The FDA also presented evidence that of the 1503 adverse event reports they reviewed, 27.6% needed an additional surgical procedure, 12.1% required partial or complete mesh removal and 4.8% of patients required additional hospitalization.

The FDA recommended that the Advisory Committee panel order post market surveillance of the transvaginal mesh products currently on the market. They stated that the literature does not prove that surgical mesh is effective compared to the traditional repair and that the rate and severity of mesh-specific adverse events calls the safety of mesh products into question. Jill Brown, testifying for the FDA’s Office of Device Evaluation, explained that serious adverse events related to vaginal repair using surgical mesh is not a rare occurrence. She also found that little is known as to long term implications from surgical mesh placement.

The transvaginal surgical mesh manufacturers attempted to argue that mesh exposure is different than erosion, and that the FDA database where the public reports device problems is not a proper database for evaluation. The surgical mesh manufacturers reported that only 10.3% of patients experienced mesh exposure resulting in the following treatment: 11% no treatment; 21% topical estrogen; 11% in office procedure; and 56% partial surgical excision.

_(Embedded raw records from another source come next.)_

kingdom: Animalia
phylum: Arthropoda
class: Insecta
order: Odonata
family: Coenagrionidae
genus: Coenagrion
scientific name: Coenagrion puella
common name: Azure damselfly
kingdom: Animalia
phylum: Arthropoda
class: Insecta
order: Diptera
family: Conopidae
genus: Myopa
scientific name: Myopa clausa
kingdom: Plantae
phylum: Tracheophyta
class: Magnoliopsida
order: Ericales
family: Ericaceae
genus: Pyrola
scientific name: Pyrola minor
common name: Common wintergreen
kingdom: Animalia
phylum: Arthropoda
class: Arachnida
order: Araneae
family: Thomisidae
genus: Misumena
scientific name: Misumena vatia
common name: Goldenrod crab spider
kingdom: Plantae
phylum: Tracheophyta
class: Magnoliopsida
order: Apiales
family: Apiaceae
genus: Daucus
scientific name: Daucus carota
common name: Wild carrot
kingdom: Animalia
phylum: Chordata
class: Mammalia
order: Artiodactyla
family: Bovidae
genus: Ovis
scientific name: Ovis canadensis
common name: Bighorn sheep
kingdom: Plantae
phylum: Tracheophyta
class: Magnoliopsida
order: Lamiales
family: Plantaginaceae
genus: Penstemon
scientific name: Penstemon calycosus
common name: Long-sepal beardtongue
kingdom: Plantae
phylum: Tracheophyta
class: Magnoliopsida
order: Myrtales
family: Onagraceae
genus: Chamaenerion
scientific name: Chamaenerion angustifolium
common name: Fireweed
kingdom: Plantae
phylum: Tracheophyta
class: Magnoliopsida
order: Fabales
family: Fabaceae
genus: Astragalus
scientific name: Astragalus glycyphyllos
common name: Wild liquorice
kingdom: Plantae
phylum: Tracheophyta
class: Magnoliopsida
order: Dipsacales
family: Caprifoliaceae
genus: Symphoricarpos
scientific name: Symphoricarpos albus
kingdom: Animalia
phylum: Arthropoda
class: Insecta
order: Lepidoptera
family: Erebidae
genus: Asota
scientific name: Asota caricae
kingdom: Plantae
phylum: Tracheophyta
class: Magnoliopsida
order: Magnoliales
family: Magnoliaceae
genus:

John Pedersen, Senior Vice President and President of Boston Scientific’s Urology and Women’s Health Division issued a statement after the conclusion of the two days of testimony. Mr. Pedersen stated that “Boston Scientific believes that mesh products are a valuable option for surgeons who treatment women with pelvic floor disorders and stress urinary incontinence.” He further explained how Boston Scientific “believe[s] the current 510(k) requirements for Class II devices are appropriate for surgical mesh devices intended to treat pelvic organ prolapse and stress urinary incontinence.” Regardless, he stated that Boston Scientific would continue to work with the FDA and other transvaginal surgical mesh manufacturers regarding the safety and efficacy of this device.

At the conclusion of this two-day hearing on transvaginal surgical mesh, the Advisory Committee panel did not take any formal votes. However, the panel did seem to suggest that additional data on surgical mesh used for the newer generations of the SUI repair mesh devices might be useful. In addition, they indicated that mesh devices for treatment of POP may be reclassified from Class II to Class III, which would place transvaginal mesh as a high risk device due to safety concerns. Once the panel takes a formal vote, the panel submits its recommendation to the FDA. The FDA does not have to follow the advice of its advisory panels, but it often does.